I've never been in a physics dept, but the parts of the academy I have seen absolutely would (and do) ignore good work if it's inconvenient or somehow unpalatable. This is of course, though not exclusively, related to the marriage of academy and industry.
> The academy (in physics at least), is crusty and traditional, but not to the point of ignoring good work.
I think experimental physics is always looking for theories that explain what they see, but theoretical physics hasn't delivered in the last few decades and the people employed doing theoretical physics have mostly succeeded at a political game, not a scientific one.
> It's like alternative medicine, do you think if essential oils cured cancer you wouldn't have all the big pharma companies leaping from their high horses?
There are effective chemicals offered in Europe that are not offered in the US. Sunblock is better outside the US for example.
This is because of pharmaceutical interests and the US regulatory framework (which are really the same thing).
If an essential oil cured cancer, I agree that word would get out, but the idea that things that work in any capacity for a specific ailment are automatically adopted by whatever corporation deals in that ailment is just not true.
If you found the visualizations pointless, then you aren't the intended audience. This is a straightforward continuation of his existing research into computation, which started with cellular automata. If you're reading a Wolfram blog, then you're in part coming for the pretty pictures.

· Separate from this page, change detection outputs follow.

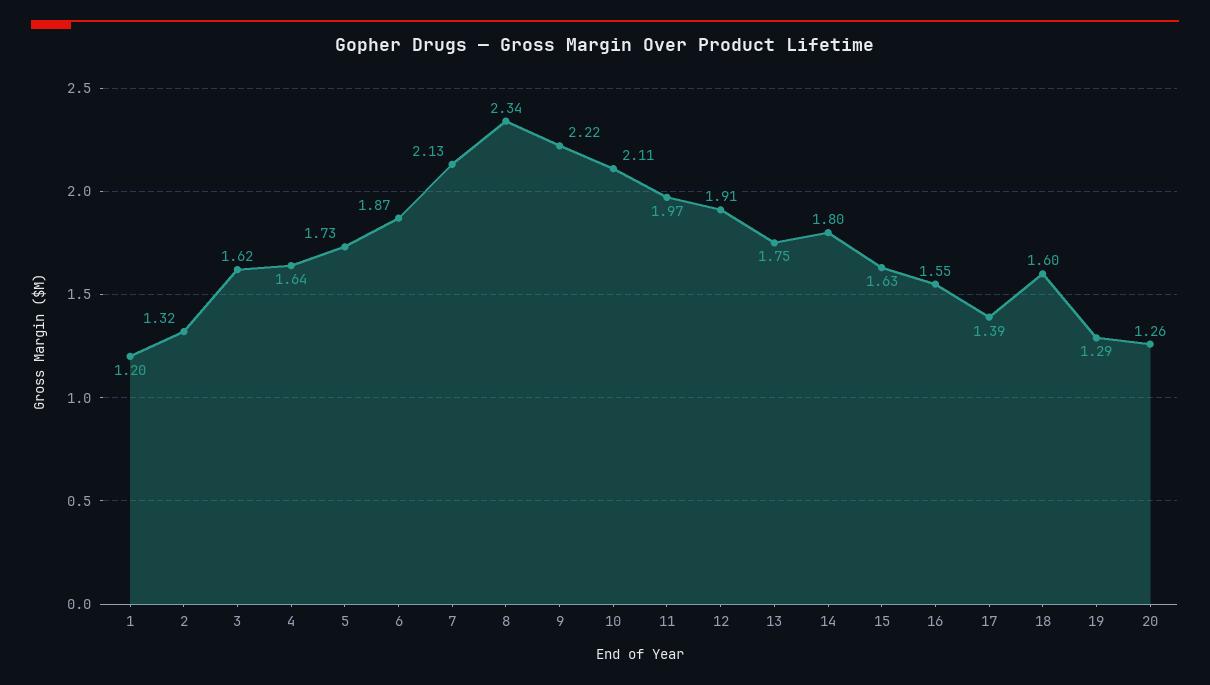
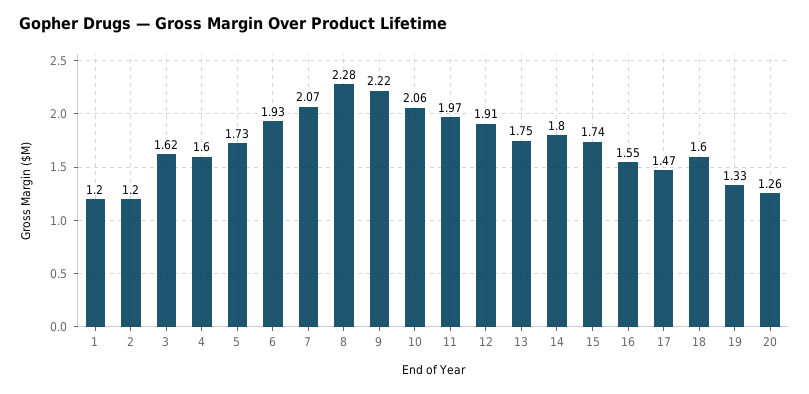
  {
    "1": 1.2,
-   "2": 1.32,
+   "2": 1.2,
    "3": 1.62,
-   "4": 1.64,
+   "4": 1.6,
    "5": 1.73,
-   "6": 1.87,
+   "6": 1.93,
-   "7": 2.13,
+   "7": 2.07,
-   "8": 2.34,
+   "8": 2.28,
    "9": 2.22,
-   "10": 2.11,
+   "10": 2.06,
    "11": 1.97,
    "12": 1.91,
    "13": 1.75,
    "14": 1.8,
-   "15": 1.63,
+   "15": 1.74,
    "16": 1.55,
-   "17": 1.39,
+   "17": 1.47,
    "18": 1.6,
-   "19": 1.29,
+   "19": 1.33,
    "20": 1.26
  }

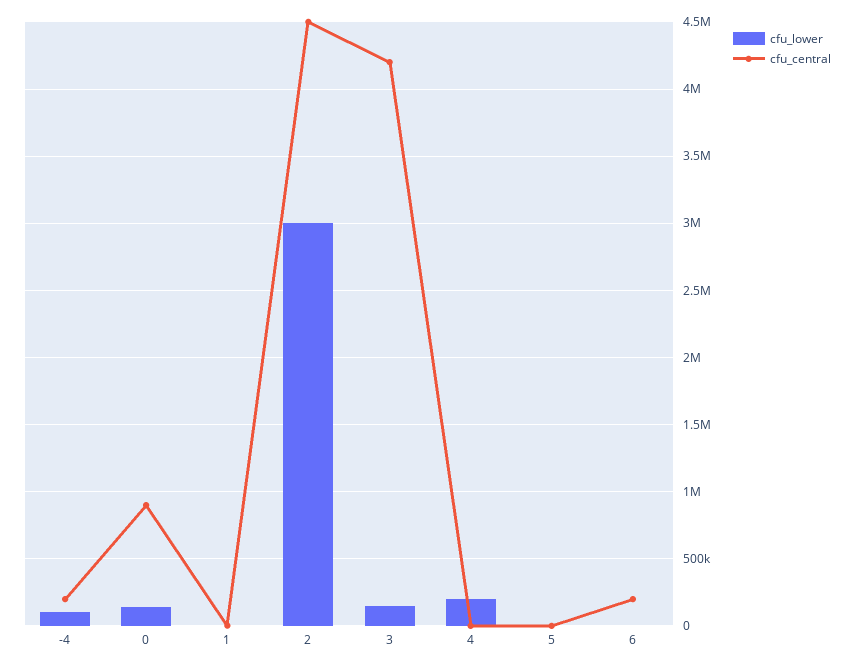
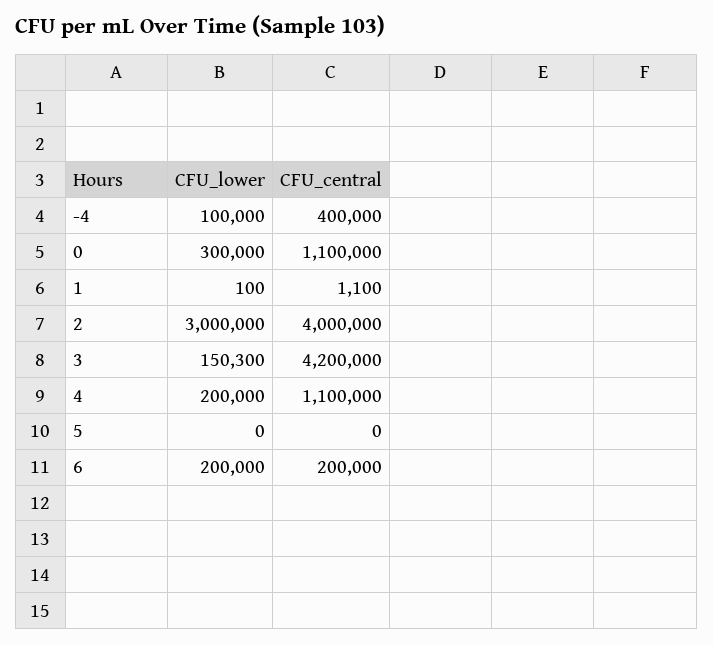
  {
    "cfu_lower": {
      "-4": 100000,
-     "0": 150000,
+     "0": 300000,
      "1": 100,
      "2": 3000000,
      "3": 150300,
      "4": 200000,
      "5": 0,
-     "6": 0
+     "6": 200000
    },
    "cfu_central": {
-     "-4": 200000,
+     "-4": 400000,
-     "0": 900000,
+     "0": 1100000,
      "1": 1100,
-     "2": 4500000,
+     "2": 4000000,
      "3": 4200000,
-     "4": 0,
+     "4": 1100000,
      "5": 0,
      "6": 200000
    }
  }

> The probably invented term "ruliology" is not even explained anywhere.
The "ruliad" is what he calls the "space of all possible rules" where a rule is like a program that dictates the next state of the system. The ruliad is one of the few rigorous approaches to answering why the laws of physics are the way they are. Stephen's theory is something like "every possible rule for evolving the system is in fact happening, and we are likely to be observing phenomenon that are convergent among more than one rule".
His physics project is a good example of what real physics looks like outside of academia. Stephen is financially independent. He can research whatever he wants and doesn't have to worry about tenure, or sucking up to department heads or people with grant money. Even so, he's not a crank, other physicists understand and engage with what he's doing, and all the math involved is very real.